Magnetic resonance imaging (MRI) is the diagnostic imaging modality of choice. MRI demonstrates superb visualization of the neural elements, as well as the overlying soft tissues. Presence of a CSF fistula or pseudomeningocele will reveal low signal intensity on T1-weighted images and high signal intensity on T2-weighted images, consistent with CSF. MRI is particularly advantageous for delineating the location and extent of a pseudomeningocele and may demonstrate the level of the fistulous communication. MRI may also help identify entrapped nerve roots or any areas of spinal cord compression.
MRI facilitates differentiation between a pseudomeningocele and a postoperative hematoma or abscess. Hematomas and abscesses create irregularly shaped fluid collections, whereas CSF-filled cavities tend to be regular and well circumscribed. Contrast ring enhancement is suggestive of a postoperative abscess. Signal characteristics demonstrating age-related changes in blood may also help distinguish a hematoma from CSF. Myelography with computed tomography (CT) is an additional imaging modality that can aid in the diagnosis of a CSF fistula or pseudomeningocele. Myelography may better localize the exact site of the fistulous communication as compared with MRI. CT imaging also provides better bone imaging, which may help reference the level of the durotomy and indicate a mechanism of injury, such as a fractured bone edge or spur.

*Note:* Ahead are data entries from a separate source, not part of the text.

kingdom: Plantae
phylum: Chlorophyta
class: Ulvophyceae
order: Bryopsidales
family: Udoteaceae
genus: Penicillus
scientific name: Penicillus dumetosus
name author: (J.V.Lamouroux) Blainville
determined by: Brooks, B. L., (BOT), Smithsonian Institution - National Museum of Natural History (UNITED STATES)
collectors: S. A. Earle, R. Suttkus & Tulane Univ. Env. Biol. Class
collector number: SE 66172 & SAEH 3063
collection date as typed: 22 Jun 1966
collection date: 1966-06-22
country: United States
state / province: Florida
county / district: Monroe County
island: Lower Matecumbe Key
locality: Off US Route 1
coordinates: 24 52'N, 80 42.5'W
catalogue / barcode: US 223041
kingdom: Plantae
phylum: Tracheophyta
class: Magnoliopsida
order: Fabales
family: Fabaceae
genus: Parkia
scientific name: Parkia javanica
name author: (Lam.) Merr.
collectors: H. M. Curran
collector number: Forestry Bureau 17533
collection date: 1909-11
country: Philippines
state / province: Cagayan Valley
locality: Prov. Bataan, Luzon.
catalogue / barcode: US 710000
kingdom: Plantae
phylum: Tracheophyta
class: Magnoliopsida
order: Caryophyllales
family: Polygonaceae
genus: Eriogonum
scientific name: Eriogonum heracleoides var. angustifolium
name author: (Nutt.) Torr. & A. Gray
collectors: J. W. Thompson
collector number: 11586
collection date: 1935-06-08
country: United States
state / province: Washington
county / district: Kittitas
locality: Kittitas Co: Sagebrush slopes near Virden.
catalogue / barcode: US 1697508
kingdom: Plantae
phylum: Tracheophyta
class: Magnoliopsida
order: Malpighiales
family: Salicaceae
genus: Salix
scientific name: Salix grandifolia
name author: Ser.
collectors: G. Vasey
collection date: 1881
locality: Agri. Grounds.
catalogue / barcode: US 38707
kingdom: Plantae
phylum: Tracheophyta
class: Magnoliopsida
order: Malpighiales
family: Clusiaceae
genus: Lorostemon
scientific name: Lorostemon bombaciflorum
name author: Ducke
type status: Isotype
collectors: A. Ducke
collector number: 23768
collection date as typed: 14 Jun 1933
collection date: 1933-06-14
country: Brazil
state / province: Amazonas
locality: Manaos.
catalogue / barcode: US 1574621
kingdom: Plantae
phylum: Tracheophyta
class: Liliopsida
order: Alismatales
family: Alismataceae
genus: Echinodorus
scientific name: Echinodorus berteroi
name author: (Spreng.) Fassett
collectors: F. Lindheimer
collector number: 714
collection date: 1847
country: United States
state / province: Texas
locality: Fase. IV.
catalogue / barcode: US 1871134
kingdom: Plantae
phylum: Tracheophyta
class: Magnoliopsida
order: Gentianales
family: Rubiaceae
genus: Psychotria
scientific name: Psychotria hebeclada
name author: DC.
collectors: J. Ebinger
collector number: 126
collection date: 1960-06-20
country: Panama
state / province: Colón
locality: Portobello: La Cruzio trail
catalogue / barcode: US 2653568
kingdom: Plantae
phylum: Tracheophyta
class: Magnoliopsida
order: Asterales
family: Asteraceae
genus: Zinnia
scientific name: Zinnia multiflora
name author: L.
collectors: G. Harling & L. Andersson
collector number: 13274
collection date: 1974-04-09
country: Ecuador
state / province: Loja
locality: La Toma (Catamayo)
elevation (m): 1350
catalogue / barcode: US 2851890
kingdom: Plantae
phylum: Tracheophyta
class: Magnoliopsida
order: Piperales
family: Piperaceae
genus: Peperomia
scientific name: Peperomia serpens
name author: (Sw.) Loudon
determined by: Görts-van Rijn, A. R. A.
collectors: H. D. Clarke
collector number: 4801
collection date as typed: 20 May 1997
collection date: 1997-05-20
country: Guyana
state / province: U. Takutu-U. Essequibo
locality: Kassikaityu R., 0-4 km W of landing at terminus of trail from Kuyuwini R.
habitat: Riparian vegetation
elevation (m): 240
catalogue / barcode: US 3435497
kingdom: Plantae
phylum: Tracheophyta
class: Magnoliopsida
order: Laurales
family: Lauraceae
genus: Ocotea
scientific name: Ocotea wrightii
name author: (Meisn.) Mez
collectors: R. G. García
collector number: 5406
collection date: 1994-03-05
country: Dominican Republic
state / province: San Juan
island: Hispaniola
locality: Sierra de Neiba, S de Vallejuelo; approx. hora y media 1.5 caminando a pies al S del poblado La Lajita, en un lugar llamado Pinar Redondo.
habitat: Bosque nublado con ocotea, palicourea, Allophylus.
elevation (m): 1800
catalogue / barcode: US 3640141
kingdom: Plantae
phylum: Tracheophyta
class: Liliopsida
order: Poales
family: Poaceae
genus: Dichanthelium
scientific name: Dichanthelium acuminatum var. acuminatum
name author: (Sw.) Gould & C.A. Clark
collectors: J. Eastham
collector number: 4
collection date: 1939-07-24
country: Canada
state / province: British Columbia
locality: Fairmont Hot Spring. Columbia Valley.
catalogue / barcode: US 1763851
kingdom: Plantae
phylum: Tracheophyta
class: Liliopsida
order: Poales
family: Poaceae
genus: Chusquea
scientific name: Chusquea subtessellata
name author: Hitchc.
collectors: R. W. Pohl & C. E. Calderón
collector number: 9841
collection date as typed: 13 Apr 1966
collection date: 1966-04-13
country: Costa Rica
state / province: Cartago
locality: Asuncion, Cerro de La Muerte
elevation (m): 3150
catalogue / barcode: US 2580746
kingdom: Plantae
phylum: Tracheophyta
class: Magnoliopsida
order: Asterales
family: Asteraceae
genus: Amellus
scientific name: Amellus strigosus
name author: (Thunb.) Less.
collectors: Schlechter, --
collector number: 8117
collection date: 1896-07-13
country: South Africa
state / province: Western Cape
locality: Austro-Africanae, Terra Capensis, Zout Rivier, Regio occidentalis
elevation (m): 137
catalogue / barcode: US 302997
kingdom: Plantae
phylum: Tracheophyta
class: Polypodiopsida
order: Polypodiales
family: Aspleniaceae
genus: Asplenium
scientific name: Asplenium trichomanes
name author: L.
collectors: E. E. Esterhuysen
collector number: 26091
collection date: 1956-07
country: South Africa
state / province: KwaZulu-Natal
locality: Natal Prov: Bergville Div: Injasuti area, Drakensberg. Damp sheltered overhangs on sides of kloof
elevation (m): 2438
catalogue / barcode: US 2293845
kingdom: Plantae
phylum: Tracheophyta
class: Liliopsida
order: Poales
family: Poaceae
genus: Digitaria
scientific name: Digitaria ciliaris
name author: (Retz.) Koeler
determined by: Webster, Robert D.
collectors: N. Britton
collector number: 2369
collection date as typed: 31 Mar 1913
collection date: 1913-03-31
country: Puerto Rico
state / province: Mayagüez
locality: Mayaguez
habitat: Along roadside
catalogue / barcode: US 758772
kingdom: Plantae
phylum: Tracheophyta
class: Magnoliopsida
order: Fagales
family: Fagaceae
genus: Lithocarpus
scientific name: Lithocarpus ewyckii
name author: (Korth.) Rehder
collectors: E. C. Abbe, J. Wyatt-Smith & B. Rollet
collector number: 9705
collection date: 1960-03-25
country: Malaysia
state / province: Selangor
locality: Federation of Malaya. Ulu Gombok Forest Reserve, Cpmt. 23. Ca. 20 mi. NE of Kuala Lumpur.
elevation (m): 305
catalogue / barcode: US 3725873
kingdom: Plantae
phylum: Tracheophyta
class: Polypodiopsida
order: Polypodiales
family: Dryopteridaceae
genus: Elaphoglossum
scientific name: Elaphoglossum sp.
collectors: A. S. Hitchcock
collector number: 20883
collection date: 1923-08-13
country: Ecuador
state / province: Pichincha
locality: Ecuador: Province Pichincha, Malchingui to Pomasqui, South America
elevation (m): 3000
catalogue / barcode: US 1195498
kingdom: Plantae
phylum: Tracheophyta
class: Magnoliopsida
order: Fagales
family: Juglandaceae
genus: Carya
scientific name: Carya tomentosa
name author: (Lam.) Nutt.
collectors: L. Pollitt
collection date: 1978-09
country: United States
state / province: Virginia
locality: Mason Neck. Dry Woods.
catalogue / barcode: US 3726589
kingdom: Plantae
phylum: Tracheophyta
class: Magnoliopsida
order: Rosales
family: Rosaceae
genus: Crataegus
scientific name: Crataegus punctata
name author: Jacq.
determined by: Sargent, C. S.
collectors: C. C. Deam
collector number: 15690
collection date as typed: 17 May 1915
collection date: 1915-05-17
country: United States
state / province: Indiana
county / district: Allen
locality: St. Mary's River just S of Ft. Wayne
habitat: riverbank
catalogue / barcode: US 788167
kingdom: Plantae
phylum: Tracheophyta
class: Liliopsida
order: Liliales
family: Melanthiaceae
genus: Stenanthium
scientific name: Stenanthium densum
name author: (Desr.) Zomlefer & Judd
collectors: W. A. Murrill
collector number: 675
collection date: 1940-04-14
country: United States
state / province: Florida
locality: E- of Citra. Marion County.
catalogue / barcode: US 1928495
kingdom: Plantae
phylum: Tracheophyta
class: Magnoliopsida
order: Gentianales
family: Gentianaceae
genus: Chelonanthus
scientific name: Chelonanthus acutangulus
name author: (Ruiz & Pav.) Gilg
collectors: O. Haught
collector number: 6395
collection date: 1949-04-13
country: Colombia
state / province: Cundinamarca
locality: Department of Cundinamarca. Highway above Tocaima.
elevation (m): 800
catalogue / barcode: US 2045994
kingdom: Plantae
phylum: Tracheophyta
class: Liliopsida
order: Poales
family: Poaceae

Analysis of the draining fluid may identify the presence of CSF and, therefore, confirm the diagnosis of a cutaneous CSF fistula. Only a small sample of fluid is necessary (less than 1 mL). The proteins in the fluid are separated by polyacrylamide gel electrophoresis, and an antibody reaction is used to analyze the banding patterns for the presence of β1- and β2-transferrin. β2-transferrin arises by the action of cerebral neuraminidase, which is present only in the central nervous system. Importantly, β2-transferrin is noticeably absent from any other bodily fluids such as sweat or serum. Therefore, the presence of the β2-transferrin isoform indicates the presence of CSF and establishes the diagnosis of a cutaneous CSF fistula.